I’ve warned the Digital “Public” Library of America, the Harvard-hosted project that has claimed so much space in the New York Times and the Chronicle of Higher Education. Please help public librarians set up their own national digital library system, and please drop the “P” from “DPLA” since the organization is a long way from a true public library (here, here, here, and here).
Otherwise, powerful university academics will set the tone at the expense of such public library patrons as K-12 students, recreational readers, and people with medical or financial crises or others. Not one school librarian or other K-12 educator sits on the DPLA’s 17-member steering committee, which includes only three local librarians, none working in small towns. We actually need much closer ties between campuses and public libraries (including easier dissemination of open content from universities). But upper-level academics can be exceedingly tone-deaf about the needs of the untenured, the reason why public and K-12 librarians should control their own destinies. Let the academics establish a separate system focused on campus needs, one that could still share technical resources and content and otherwise bolster the publib digital system and local libraries directly.

[Records from a data source]
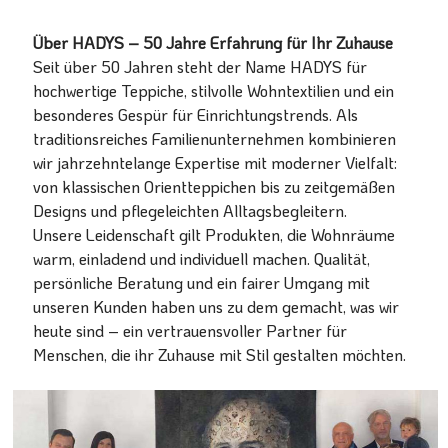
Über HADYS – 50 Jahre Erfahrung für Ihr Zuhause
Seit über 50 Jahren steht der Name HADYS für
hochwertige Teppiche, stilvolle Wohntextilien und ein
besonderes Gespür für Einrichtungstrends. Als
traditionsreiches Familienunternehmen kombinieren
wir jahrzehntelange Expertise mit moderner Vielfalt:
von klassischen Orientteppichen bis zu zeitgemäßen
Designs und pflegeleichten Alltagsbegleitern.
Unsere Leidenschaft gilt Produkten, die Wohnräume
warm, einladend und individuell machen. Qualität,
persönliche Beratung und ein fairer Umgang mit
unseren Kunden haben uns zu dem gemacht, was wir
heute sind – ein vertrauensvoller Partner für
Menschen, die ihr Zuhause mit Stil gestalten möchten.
...
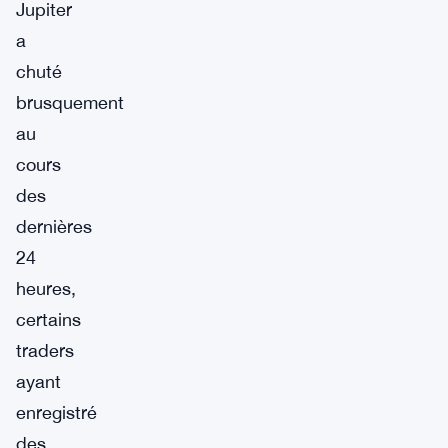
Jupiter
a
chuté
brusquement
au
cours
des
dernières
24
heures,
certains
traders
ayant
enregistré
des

• ACTIVITY LIST:
1. According to the text on the Digital Public Library of America, how many local librarians are on the DPLA's steering committee?
2. From the text on the Digital Public Library of America, output the part that opens with the words containing "I’ve warned the" and closes with "here, and here).".
3. Summarize the text on the Digital Public Library of America in two sentences.

• TASK ANSWERS:
1. Three.

2.
I’ve warned the Digital “Public” Library of America, the Harvard-hosted project that has claimed so much space in the New York Times and the Chronicle of Higher Education. Please help public librarians set up their own national digital library system, and please drop the “P” from “DPLA” since the organization is a long way from a true public library (here, here, here, and here).

3. The author urges the Harvard-hosted DPLA to help public librarians set up their own national digital library system and to drop the "P" from its name, since it is far from a true public library. Otherwise, the author warns, powerful university academics will set the tone at the expense of public library patrons, so academics should build a separate system for campus needs that could still share technical resources and content with the public system.